I have to ask since this was only published 4 days ago and also describes
an attack on the EAPOL frames
Is this in any way related to atom's new attack on WPA/WPA2 using PMKID,

As far as I can see these are 2 different attacks?

Jens Timmerman

On 8 August 2018 at 16:22, Jouni Malinen <> wrote:

> Published: August 8, 2018
> Identifiers:
> - CVE-2018-14526
> Latest version available from:
> Vulnerability
> A vulnerability was found in how wpa_supplicant processes EAPOL-Key
> frames. It is possible for an attacker to modify the frame in a way that
> makes wpa_supplicant decrypt the Key Data field without requiring a
> valid MIC value in the frame, i.e., without the frame being
> authenticated. This has a potential issue in the case where WPA2/RSN
> style of EAPOL-Key construction is used with TKIP negotiated as the
> pairwise cipher. It should be noted that WPA2 is not supposed to be used
> with TKIP as the pairwise cipher. Instead, CCMP is expected to be used
> and with that pairwise cipher, this vulnerability is not applicable in
> practice.
> When TKIP is negotiated as the pairwise cipher, the EAPOL-Key Key Data
> field is encrypted using RC4. This vulnerability allows unauthenticated
> EAPOL-Key frames to be processed and due to the RC4 design, this makes
> it possible for an attacker to modify the plaintext version of the Key
> Data field with bitwise XOR operations without knowing the contents.
> This can be used to cause a denial of service attack by modifying
> GTK/IGTK on the station (without the attacker learning any of the keys)
> which would prevent the station from accepting received group-addressed
> frames. Furthermore, this might be abused by making wpa_supplicant act
> as a decryption oracle to try to recover some of the Key Data payload
> (GTK/IGTK) to get knowledge of the group encryption keys.

◇ ◇ ◇ ◇ ◇ ◇ ◇

## Task item
Write out the vulnerability post from "I have to ask" up to and including "2 different attacks?", swapping "PMKID" for "PSK".

Saved data entries:

◇ ◇ ◇ ◇ ◇ ◇ ◇

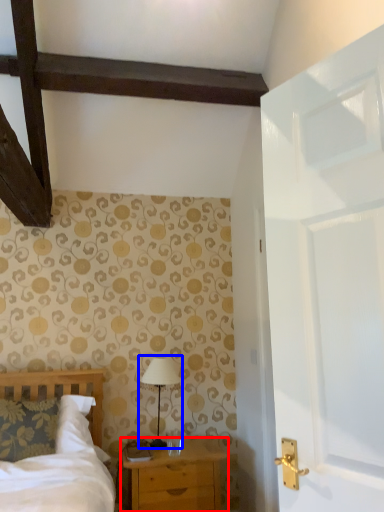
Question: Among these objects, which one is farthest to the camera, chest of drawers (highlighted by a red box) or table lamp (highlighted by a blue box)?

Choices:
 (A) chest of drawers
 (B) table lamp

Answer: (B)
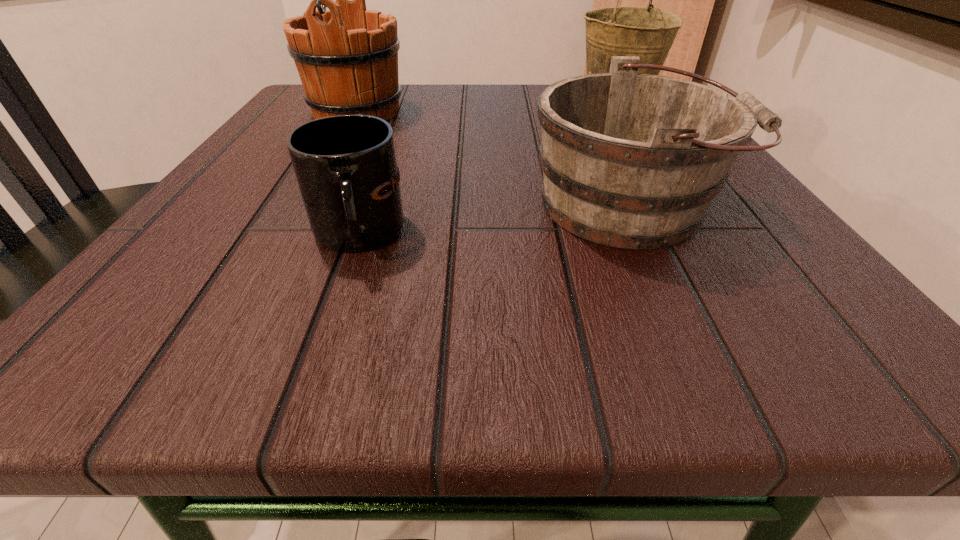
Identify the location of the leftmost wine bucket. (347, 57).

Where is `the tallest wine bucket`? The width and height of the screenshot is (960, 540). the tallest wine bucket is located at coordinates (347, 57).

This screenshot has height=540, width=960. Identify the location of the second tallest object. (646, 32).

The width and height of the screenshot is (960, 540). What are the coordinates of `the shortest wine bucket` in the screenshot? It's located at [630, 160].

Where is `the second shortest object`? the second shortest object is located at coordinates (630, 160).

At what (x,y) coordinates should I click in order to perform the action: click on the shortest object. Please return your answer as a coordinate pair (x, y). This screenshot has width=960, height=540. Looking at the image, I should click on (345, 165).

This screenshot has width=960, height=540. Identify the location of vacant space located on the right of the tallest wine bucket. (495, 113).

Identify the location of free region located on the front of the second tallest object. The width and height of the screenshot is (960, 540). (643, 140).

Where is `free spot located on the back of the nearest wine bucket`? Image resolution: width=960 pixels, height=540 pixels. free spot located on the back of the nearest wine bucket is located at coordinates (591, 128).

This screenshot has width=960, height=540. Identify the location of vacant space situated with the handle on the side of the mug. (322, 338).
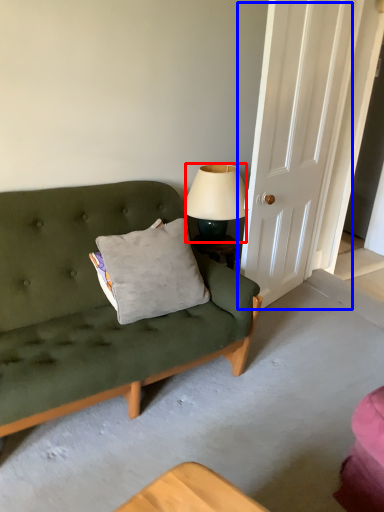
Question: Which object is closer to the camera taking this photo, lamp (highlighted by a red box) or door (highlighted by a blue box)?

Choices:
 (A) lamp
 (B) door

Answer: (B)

◇ ◇ ◇ ◇ ◇ ◇ ◇

## Result of this exercise
I have to ask since this was only published 4 days ago and also describes
an attack on the EAPOL frames
Is this in any way related to atom's new attack on WPA/WPA2 using PSK,

As far as I can see these are 2 different attacks?